Antropologlar Rusları ciddi şekilde karaladılar ve Ruslarda Tatar yani Moğol yoktur. Bir Moğol türünün tipik özelliklerinden biri de epikantustur - Moğol kıvrımı. iç köşe gözler. Tipik Moğollarda bu kıvrım yüzde 95 oranında görülüyor; sekiz buçuk bin Rus üzerinde yapılan bir araştırmada böyle bir kıvrım yalnızca 12 kişide ve ilkel haliyle bulundu.

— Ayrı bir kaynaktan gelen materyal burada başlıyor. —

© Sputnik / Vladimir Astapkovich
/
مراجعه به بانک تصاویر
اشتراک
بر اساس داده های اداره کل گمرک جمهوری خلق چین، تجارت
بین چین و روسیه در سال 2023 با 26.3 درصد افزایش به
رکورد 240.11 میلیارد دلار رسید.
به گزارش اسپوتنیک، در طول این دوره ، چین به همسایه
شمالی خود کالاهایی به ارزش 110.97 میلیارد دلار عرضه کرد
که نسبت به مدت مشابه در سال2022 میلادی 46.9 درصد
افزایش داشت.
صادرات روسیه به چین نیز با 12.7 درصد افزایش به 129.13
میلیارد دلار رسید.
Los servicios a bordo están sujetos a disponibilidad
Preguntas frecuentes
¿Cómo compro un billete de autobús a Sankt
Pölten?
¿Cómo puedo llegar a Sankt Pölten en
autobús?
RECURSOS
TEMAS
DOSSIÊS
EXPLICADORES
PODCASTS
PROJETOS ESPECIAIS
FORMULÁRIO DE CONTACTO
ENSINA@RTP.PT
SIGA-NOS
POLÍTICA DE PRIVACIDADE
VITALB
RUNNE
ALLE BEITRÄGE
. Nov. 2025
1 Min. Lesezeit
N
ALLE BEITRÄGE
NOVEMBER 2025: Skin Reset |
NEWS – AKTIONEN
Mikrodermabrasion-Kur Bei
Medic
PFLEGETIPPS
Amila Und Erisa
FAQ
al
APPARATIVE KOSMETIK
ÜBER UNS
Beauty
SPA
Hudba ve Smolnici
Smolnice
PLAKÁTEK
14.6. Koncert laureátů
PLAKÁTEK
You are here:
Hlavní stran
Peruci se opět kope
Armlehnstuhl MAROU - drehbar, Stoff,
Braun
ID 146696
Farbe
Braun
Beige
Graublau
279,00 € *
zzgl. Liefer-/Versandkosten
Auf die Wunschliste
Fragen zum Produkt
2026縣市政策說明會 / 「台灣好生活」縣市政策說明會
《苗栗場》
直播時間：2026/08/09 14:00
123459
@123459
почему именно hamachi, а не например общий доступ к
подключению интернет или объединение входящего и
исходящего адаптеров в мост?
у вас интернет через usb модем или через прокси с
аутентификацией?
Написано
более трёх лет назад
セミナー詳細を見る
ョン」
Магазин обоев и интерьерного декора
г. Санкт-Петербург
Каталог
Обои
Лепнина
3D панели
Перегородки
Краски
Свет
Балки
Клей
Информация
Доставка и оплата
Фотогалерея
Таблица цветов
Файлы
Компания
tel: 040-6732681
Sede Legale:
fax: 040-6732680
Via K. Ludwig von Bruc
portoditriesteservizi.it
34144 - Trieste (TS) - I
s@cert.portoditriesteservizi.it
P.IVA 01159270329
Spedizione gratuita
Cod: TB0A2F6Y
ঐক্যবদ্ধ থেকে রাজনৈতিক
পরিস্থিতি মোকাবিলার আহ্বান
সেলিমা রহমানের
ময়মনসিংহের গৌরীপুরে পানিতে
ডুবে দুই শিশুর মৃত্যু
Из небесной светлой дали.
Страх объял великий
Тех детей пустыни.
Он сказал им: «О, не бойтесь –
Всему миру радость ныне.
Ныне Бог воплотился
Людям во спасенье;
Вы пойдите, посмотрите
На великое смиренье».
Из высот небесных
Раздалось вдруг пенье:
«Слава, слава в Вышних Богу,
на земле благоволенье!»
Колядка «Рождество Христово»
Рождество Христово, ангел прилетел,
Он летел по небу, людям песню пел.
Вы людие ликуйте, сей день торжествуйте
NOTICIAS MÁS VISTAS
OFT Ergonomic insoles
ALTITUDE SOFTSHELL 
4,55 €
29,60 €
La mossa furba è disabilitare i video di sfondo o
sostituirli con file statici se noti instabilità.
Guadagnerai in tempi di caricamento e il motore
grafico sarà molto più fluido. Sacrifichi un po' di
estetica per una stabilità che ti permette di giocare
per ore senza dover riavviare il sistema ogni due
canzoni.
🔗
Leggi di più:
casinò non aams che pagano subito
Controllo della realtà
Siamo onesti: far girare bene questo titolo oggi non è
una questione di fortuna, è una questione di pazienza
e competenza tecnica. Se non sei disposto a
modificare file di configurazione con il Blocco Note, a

Başka bir örnek. Rusların kelimenin tam anlamıyla özel bir kanı var - kan nakil istasyonlarında uzun yıllara dayanan uygulamalarla kanıtlanan 1. ve 2. grupların baskınlığı. Örneğin Yahudiler arasında baskın kan grubu 4'tür ve negatif Rh faktörü daha yaygındır. Biyokimyasal kan testleri sırasında, herkes gibi Rusların da olduğu ortaya çıktı. Avrupa halklarına, özel bir gen RN-c ile karakterize edilir, bu gen Moğoloidlerde pratik olarak yoktur (O.V. Borisova “Çeşitli popülasyon gruplarında eritrosit asit fosfataz polimorfizmi) Sovyetler Birliği" "Antropolojinin Sorunları". Cilt 53, 1976).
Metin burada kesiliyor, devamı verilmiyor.